As we suggested earlier in this profile, forgery has been
a recurrent mechanism for substantiating (or undermining)
claims to spiritual and temporal authority.
A landmark in the development of forensics is Lorenzo
Valla's Declamitio de falso credita et ementia donatione
Constantini, a renaissance exposure of the 'Donation
of Constantine' which purported to be a grant by the Emperor
Constantine transferring control of Italy and western
Europe to the Papacy in gratitude for being cured of leprosy.
It's discussed in Anthony Grafton's superb Forgers
and Critics: Creativity & Duplicity in Western Scholarship
(Princeton: Princeton Uni Press 1990).
Within the last five years we've seen the so-called Jehoash
Tablet, an archaeological relic supporting some contemporary
claims regarding Solomon's Temple in Jerusalem, and the
'James Ossuary', promoted as having once held the bones
of "James, son of Joseph, brother of Jesus."
The Brother of Jesus (New York: HarperCollins
2002) by Hershel Shanks & Ben Witherington offers
the
dramatic inside story of what may well be the most momentous
archaeological discovery of our time: the first-century
ossuary of Jesus' brother, James, the head of the Jerusalem
church.
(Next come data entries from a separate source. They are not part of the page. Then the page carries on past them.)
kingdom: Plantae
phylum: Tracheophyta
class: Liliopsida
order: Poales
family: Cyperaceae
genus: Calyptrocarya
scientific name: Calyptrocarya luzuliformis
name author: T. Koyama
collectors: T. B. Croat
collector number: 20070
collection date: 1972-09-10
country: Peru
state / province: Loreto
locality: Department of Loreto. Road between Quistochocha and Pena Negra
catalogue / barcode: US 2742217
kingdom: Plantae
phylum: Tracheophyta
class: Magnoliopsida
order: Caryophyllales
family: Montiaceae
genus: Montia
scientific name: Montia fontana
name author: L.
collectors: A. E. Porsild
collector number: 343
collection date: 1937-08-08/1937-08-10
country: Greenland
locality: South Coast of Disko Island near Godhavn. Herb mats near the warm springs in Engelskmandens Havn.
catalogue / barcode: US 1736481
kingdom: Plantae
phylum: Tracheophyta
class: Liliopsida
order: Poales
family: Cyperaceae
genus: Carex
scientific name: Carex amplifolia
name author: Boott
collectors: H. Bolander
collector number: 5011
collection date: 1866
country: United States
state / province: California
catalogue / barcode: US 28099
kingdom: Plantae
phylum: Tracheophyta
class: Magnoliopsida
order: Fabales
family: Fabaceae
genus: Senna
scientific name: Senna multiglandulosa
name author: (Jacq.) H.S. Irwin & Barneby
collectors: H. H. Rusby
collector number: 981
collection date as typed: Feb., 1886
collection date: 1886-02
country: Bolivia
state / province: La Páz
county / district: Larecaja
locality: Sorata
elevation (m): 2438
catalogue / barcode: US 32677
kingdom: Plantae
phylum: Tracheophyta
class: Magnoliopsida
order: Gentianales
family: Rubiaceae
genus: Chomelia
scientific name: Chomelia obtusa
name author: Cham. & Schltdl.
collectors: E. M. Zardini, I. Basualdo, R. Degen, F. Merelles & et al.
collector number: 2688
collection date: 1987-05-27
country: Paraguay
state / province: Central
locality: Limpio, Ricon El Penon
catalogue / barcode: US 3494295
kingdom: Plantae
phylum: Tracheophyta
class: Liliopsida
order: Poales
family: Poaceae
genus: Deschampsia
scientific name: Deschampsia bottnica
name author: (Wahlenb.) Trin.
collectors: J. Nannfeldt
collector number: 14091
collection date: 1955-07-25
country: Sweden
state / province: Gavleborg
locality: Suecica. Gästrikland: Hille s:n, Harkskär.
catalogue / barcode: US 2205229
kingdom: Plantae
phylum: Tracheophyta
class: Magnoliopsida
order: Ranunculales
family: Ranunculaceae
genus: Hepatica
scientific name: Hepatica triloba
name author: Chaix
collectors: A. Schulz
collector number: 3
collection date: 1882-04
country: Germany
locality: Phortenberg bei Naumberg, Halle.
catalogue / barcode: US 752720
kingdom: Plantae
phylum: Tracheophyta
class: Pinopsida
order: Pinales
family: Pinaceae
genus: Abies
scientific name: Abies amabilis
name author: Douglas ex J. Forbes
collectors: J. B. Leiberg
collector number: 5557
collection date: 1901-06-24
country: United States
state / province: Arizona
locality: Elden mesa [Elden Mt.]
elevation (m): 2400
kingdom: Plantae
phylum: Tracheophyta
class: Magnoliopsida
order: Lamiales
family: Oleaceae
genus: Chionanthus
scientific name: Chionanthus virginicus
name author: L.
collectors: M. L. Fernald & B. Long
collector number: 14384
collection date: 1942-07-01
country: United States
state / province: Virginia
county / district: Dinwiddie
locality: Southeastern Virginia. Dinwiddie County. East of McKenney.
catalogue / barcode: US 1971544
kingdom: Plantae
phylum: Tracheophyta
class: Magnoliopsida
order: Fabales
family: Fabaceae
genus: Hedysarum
Reportedly found just outside ancient Jerusalem,
the fragile limestone burial box bears the inscription
"James, son of Joseph, brother of Jesus."
The ossuary and its inscription are now regarded as
authentic by top scholars in the field; they represent
the first visual, tangible, scientific evidence of Jesus'
existence.
The antisemitic Protocols of the Elders of Zion (manufactured
by the Tsarist secret police but lovingly propagated by
Henry Ford and the Nazi Party among others) are discussed
in Norman Cohn's Warrant for Genocide: The Myth of
the Jewish World Conspiracy & the Protocols of the
Elders of Zion (London: Paladin 1976) and A
Lie & a Libel: The History of the Protocols of the
Elders of Zion (Lincoln: Uni of Nebraska Press 1997)
by Binjamin Segel
Since its establishment the Mormon church has been plagued
by forged documents alleged to substantiate or undermine
key dogmas. The most prominent in recent years involved
Mark Hofman, the subject of The Poet and the Murderer:
A True Story of Literary Crime and the Art of Forgery
(New York: Dutton 2001 ) by Simon Worrall, Salamander:
The Story of the Mormon Forgery Murders (Salt Lake
City: Signature 1988) by Linda Sillitoe & Allen Roberts
and The Mormon Murders - A True Story of Greed, Forgery,
Deceit & Death (London: Sphere 1989) by Steven
Naifeh & Gregory White Smith.
An account of the Turin Shroud - claimed to date from
the time of Christ but recently dated to the 1350s - is
given in Clive Prince's In His Own Image - the Real
Story of the Turin Shroud (London: Bloomsbury 1995).